/---

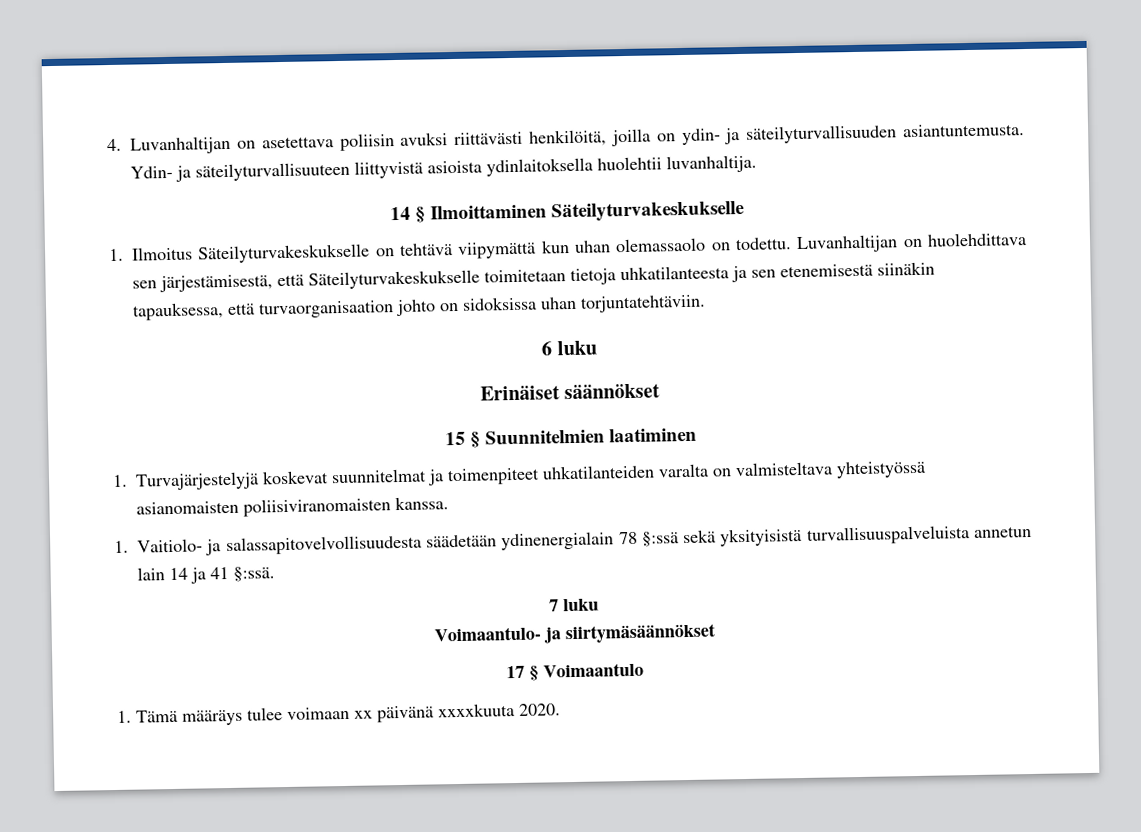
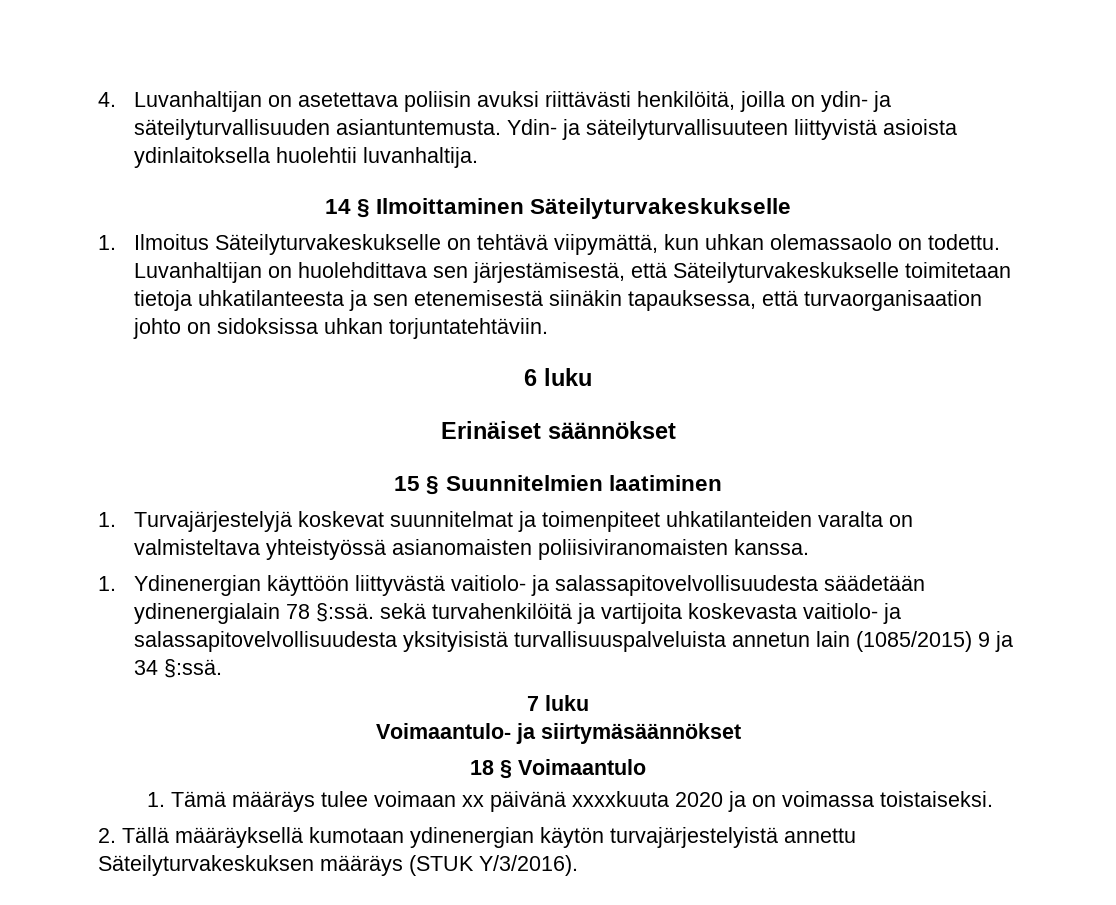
[457,240,611,259] viipymättä kun uhan -> [554,234,765,255] viipymättä, kun uhkan
[540,296,577,310] uhan -> [324,318,384,334] uhkan
[137,538,203,553] Vaitiolo- -> [134,575,527,596] Ydinenergian käyttöön liittyvästä vaitiolo-
[641,525,1032,547] [137,566,229,584] §:ssä sekä yksityisistä turvallisuuspalveluista annetun lain 14 ja 41 -> [316,603,902,624] [134,631,1014,652] [134,660,159,675] §:ssä. sekä turvahenkilöitä ja vartijoita koskevasta vaitiolo- ja salassapitovelvollisuudesta yksityisistä turvallisuuspalveluista annetun lain (1085/2015) 9 ja 34
[506,665,525,679] 17 -> [470,760,494,775] 18
[519,703,561,716] 2020. -> [674,791,993,812] [98,827,856,848] [98,855,578,876] 2020 ja on voimassa toistaiseksi. // 2. Tällä määräyksellä kumotaan ydinenergian käytön turvajärjestelyistä annettu Säteilyturvakeskuksen määräys (STUK Y/3/2016).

\---

What is needed is every entry above, repeated exactly, with the pictures dropped.

[457,240,611,259] viipymättä kun uhan -> [554,234,765,255] viipymättä, kun uhkan
[540,296,577,310] uhan -> [324,318,384,334] uhkan
[137,538,203,553] Vaitiolo- -> [134,575,527,596] Ydinenergian käyttöön liittyvästä vaitiolo-
[641,525,1032,547] [137,566,229,584] §:ssä sekä yksityisistä turvallisuuspalveluista annetun lain 14 ja 41 -> [316,603,902,624] [134,631,1014,652] [134,660,159,675] §:ssä. sekä turvahenkilöitä ja vartijoita koskevasta vaitiolo- ja salassapitovelvollisuudesta yksityisistä turvallisuuspalveluista annetun lain (1085/2015) 9 ja 34
[506,665,525,679] 17 -> [470,760,494,775] 18
[519,703,561,716] 2020. -> [674,791,993,812] [98,827,856,848] [98,855,578,876] 2020 ja on voimassa toistaiseksi. // 2. Tällä määräyksellä kumotaan ydinenergian käytön turvajärjestelyistä annettu Säteilyturvakeskuksen määräys (STUK Y/3/2016).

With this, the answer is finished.